_Text extract_
^^^^^^^^^^^^^^^^

HB 1210
As Reported by House Committee On:
State Government & Tribal Relations
Title: An act relating to the recording of school board meetings.
Brief Description: Concerning the recording of school board meetings.
Sponsors: Representatives Rude, Callan, Fey and Bergquist.
Brief History:
Committee Activity:
State Government & Tribal Relations: 1/17/23, 1/25/23 [DP].
Brief Summary of Bill
  • Specifies that a public records request for recordings of school district board of directors meetings must include the date of the meetings requested, or a range of dates.
  • Provides that searches for public records need not include recordings of school district board meetings unless a date is given.
  • Requires all school district board meetings to be audio recorded, subject to exceptions for executive sessions and emergencies, with recordings kept for five years.
  • Encourages school districts to make the content of school board of directors meetings available in formats accessible to individuals who need communication assistance and in languages other than English.
Majority Report: Do pass.Signed by 7 members:Representatives Ramos, Chair; Stearns, Vice Chair; Abbarno, Ranking Minority Member; Christian, Assistant Ranking Minority Member; Gregerson, Low and Mena.
Staff: Jason Zolle (786-7124).

The Public Records Act.

^^^^^^^^^^^^^^^^

_Material supplied_
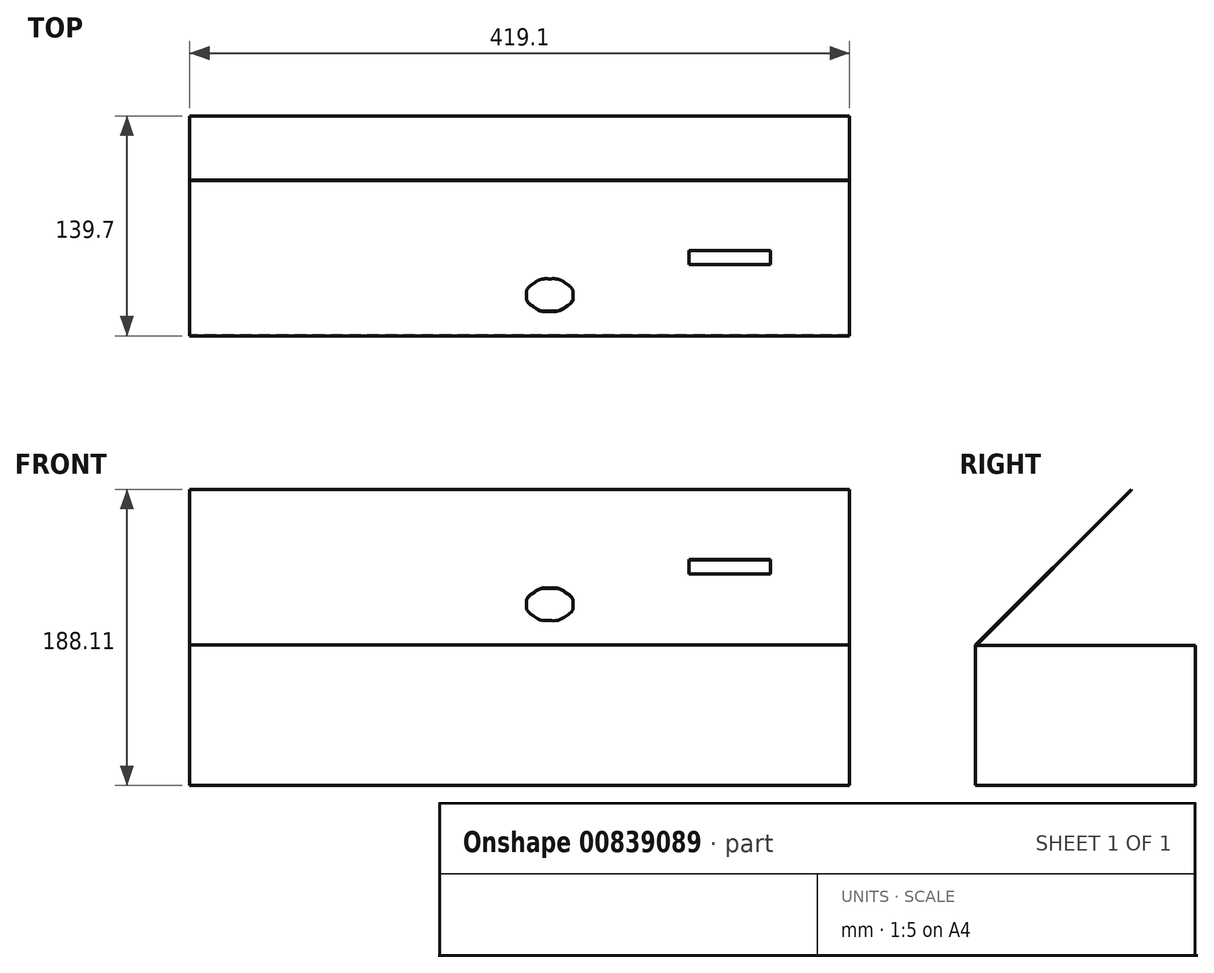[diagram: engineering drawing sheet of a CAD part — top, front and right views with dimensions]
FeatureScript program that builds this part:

^^^^^^^^^^^^^^^^

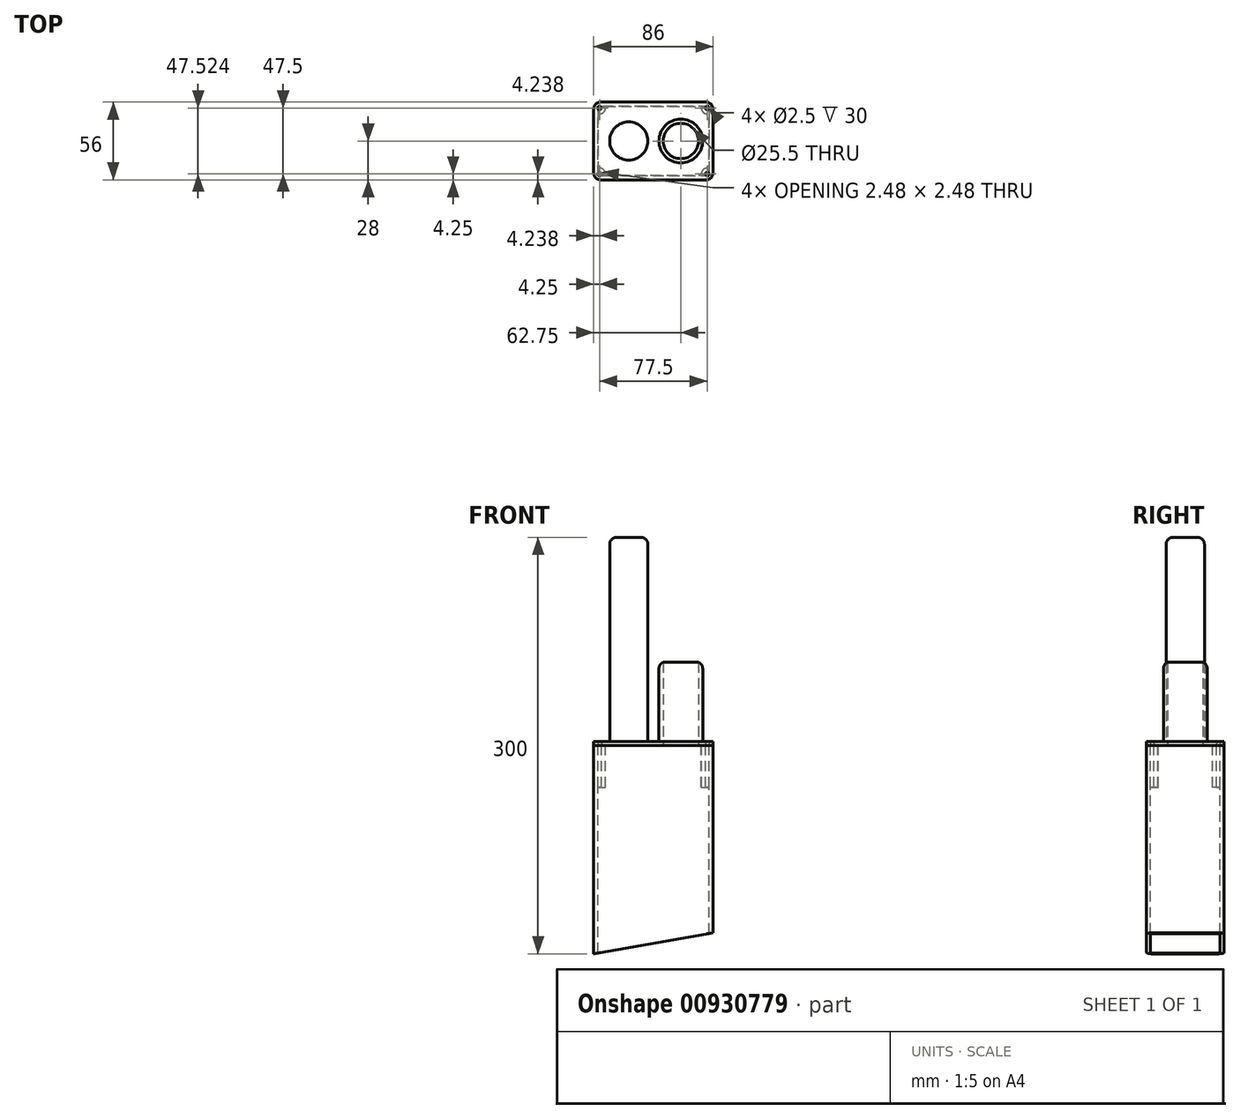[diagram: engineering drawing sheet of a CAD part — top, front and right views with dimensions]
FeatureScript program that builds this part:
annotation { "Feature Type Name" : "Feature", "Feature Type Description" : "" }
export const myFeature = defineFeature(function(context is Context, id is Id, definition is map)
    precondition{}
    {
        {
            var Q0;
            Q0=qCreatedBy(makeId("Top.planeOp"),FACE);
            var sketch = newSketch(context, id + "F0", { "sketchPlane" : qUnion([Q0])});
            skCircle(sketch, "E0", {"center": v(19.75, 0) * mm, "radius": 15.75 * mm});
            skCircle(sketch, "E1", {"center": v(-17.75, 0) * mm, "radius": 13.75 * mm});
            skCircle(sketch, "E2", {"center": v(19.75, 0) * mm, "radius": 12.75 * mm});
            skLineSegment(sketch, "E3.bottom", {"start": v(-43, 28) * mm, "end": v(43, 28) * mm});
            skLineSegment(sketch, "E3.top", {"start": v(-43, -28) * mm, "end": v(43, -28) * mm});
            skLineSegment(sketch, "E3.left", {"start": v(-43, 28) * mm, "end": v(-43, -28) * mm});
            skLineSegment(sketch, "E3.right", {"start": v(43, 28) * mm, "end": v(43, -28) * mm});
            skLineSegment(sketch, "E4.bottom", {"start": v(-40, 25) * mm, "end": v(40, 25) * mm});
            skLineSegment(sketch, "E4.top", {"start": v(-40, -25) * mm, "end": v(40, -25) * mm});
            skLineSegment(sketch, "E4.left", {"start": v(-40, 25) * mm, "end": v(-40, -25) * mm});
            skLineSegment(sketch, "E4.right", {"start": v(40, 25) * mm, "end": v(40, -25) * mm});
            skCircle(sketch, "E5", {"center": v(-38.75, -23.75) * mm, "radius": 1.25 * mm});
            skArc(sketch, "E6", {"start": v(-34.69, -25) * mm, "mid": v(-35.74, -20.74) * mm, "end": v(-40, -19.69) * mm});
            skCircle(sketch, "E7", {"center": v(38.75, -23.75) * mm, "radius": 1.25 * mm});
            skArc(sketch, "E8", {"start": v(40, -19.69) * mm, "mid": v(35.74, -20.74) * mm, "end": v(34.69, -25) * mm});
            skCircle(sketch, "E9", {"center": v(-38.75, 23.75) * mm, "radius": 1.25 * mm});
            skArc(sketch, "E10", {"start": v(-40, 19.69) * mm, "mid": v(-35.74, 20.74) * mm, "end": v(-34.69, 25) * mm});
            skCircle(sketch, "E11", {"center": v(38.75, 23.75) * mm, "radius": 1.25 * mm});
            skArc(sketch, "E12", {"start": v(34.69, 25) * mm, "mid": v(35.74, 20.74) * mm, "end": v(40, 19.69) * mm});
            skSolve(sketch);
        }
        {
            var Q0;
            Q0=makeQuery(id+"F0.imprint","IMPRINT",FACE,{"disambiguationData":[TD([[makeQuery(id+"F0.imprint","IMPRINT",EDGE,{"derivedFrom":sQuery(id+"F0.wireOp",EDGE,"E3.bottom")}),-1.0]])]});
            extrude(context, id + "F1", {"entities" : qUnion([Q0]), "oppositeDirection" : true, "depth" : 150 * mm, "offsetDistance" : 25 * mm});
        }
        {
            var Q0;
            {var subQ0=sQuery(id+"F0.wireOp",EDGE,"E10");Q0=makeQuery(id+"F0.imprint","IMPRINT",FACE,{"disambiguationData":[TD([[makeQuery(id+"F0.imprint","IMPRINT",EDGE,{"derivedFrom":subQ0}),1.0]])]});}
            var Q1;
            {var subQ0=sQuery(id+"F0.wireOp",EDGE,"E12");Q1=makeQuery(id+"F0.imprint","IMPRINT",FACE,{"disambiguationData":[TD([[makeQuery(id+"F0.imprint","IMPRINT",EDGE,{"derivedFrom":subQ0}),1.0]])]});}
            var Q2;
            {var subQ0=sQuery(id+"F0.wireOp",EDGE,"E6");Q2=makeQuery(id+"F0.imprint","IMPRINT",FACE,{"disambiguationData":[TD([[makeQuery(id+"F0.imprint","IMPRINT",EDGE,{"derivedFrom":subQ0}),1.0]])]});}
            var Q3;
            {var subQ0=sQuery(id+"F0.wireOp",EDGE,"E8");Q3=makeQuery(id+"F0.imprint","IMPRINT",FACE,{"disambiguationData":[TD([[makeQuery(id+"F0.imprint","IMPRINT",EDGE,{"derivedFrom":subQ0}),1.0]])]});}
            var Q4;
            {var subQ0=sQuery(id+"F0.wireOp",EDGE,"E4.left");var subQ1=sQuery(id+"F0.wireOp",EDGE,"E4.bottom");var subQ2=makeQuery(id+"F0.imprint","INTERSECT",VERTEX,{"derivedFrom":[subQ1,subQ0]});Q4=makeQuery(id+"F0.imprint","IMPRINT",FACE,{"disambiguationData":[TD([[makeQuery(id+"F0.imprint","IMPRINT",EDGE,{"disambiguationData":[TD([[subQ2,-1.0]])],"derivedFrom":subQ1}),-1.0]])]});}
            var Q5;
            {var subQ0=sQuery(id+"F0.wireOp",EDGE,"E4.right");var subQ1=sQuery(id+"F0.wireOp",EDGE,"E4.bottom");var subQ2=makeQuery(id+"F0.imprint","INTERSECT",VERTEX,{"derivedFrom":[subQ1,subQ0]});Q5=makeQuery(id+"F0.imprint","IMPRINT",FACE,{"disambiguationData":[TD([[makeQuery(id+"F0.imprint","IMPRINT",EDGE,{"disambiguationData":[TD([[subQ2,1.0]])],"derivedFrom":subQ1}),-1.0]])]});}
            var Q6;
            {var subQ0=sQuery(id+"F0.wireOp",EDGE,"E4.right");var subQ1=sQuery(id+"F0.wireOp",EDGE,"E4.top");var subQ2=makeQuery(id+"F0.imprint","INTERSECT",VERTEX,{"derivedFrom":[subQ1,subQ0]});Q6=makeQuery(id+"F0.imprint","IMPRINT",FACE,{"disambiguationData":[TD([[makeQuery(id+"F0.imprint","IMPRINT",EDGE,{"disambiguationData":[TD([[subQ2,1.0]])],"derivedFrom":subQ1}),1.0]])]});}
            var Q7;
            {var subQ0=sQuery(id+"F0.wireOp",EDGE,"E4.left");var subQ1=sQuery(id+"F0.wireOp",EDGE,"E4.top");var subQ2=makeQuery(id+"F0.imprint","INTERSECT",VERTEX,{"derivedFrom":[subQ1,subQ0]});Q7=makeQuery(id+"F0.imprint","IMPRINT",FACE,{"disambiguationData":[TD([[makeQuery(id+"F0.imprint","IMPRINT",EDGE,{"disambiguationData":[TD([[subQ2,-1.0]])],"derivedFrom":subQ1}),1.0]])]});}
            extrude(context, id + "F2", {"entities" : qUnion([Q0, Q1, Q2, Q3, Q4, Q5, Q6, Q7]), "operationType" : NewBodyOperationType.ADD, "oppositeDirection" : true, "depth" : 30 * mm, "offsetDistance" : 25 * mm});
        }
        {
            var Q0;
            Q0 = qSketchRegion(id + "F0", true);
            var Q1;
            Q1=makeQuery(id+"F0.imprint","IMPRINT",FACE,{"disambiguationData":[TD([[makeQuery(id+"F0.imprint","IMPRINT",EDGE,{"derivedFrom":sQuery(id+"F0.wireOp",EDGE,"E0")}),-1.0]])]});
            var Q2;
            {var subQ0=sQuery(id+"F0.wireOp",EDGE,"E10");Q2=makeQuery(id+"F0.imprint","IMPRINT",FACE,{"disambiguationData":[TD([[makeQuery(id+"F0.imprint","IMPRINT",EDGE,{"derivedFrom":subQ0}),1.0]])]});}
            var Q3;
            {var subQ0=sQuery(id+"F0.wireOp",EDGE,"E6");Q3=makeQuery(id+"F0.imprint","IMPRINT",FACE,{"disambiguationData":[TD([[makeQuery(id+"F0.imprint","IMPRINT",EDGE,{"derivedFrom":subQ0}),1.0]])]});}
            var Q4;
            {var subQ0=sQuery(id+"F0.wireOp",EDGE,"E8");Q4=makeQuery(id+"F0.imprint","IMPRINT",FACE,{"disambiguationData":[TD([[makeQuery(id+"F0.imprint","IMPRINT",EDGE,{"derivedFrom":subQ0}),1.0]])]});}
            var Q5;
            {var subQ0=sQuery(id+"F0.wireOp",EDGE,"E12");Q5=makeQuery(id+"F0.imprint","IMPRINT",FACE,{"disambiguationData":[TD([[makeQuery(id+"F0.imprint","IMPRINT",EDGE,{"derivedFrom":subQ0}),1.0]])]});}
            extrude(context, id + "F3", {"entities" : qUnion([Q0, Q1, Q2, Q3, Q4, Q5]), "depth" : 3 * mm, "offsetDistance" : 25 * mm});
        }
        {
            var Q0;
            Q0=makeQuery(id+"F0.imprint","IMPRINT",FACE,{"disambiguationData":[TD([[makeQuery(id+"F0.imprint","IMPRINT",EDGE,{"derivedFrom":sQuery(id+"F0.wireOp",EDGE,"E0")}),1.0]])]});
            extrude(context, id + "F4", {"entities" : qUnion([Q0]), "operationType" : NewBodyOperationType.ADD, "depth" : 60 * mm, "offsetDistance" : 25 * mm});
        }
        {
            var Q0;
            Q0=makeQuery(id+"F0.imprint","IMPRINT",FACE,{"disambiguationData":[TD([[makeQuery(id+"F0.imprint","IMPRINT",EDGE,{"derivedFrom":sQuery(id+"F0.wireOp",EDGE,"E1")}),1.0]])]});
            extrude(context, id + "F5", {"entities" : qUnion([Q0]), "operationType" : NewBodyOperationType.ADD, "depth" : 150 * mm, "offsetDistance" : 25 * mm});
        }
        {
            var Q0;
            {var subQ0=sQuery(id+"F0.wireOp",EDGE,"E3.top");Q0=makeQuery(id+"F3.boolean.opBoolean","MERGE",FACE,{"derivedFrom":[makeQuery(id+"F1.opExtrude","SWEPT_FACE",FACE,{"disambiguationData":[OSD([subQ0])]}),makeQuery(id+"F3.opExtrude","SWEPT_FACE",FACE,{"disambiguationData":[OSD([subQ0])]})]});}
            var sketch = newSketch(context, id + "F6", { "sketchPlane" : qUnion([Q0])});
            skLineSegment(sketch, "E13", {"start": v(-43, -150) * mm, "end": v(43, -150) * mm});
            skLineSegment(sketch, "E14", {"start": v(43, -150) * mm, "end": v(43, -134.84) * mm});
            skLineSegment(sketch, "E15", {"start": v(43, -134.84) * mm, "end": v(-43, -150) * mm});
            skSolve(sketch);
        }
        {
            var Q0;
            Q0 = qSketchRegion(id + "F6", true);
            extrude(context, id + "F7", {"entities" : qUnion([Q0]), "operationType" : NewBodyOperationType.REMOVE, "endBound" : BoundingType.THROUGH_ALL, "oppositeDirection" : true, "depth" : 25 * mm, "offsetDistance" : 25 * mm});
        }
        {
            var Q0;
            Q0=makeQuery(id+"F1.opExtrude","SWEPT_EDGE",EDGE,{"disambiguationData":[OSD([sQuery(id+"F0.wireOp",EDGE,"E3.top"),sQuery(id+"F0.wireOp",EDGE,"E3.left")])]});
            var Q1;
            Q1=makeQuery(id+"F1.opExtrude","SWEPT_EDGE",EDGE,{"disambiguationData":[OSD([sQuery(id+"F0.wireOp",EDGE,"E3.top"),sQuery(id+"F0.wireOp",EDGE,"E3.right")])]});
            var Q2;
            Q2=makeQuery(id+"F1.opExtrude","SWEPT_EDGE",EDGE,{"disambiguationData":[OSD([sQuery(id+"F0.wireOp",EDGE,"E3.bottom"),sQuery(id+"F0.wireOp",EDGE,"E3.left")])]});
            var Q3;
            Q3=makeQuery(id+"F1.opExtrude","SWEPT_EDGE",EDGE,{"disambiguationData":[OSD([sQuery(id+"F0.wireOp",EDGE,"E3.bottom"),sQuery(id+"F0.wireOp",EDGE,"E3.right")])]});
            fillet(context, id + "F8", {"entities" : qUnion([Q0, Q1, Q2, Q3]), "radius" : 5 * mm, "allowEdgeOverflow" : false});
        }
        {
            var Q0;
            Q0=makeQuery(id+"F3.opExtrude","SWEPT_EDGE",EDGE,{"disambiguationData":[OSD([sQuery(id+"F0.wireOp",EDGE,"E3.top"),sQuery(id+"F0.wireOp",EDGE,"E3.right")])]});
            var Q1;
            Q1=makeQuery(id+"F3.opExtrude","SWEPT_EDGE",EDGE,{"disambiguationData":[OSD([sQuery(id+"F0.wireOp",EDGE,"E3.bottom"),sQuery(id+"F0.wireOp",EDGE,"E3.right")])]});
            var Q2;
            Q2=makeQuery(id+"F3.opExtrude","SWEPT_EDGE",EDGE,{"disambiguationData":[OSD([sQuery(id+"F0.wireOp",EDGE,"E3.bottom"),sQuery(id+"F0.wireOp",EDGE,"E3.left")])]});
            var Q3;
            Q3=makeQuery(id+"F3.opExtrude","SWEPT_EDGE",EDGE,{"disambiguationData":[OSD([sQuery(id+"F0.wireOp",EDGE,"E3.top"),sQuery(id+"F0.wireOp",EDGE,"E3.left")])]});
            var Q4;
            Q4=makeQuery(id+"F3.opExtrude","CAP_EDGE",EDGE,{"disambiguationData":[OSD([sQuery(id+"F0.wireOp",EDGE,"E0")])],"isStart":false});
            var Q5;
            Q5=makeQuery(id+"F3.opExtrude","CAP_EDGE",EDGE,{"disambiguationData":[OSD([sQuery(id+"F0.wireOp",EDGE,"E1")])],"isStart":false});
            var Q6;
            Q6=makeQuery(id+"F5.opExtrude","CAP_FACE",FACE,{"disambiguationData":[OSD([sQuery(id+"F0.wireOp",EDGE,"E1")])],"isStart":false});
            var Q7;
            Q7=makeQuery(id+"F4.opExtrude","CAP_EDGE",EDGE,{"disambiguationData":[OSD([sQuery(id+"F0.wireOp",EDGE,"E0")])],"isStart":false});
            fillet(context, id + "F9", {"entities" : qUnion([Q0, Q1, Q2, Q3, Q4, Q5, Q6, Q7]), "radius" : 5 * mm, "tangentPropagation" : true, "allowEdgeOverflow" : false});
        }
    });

^^^^^^^^^^^^^^^^

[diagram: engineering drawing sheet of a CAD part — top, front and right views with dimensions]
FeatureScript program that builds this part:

^^^^^^^^^^^^^^^^

_The tasks_
A. Translate this sentence from the school board recording bill report into Spanish: "Provides that searches for public records need not include recordings of school district board meetings unless a date is given."
B. Write the next part of the school board recording bill report, following the heading "The Public Records Act."

_Answer list_
A. Dispone que las búsquedas de registros públicos no necesitan incluir las grabaciones de las reuniones de la junta directiva del distrito escolar a menos que se indique una fecha.

B.
The Public Records Act (PRA) generally requires state and local governmental entities to make many government records available to the public upon request.  There are, however, over 500 statutory exemptions for certain records or information contained in records.


A request under the PRA must be for identifiable records.  A person cannot request all or substantially all of the records of an agency.  A person may, however, request all of the records regarding a particular topic or containing a particular keyword or name.


The Open Public Meetings Act.

The Open Public Meetings Act (OPMA) requires many governmental entities to conduct their meetings in public.  Any member of the public is entitled to attend a meeting subject to the OPMA without having to provide a name or fulfill any other condition.  Governing bodies may not vote by secret ballot and minutes of these meetings are open to public inspection.


The OPMA permits governmental entities to conduct meetings at sites other than the regular meeting site in emergency situations.  Notice requirements do not apply to such meetings.


Governing bodies are permitted to hold nonpublic executive sessions for limited purposes.  These purposes include:

  • considering certain matters related to national security or a data security breach;
  • considering real estate purchases or sales, when doing so publicly would affect the price;
  • reviewing negotiations on publicly bid contracts, when doing so would increase costs;
  • evaluating the performance of, or complaints or charges brought against, a public officer or employee;
  • evaluating the qualifications of job applicants or candidates to appoint to elective office;
  • discussing certain matters with legal counsel related to enforcement actions, litigation, or—in certain circumstances—potential litigation; and
  • considering certain grant applications and grant awards.
Summary of Bill:

The Public Records Act.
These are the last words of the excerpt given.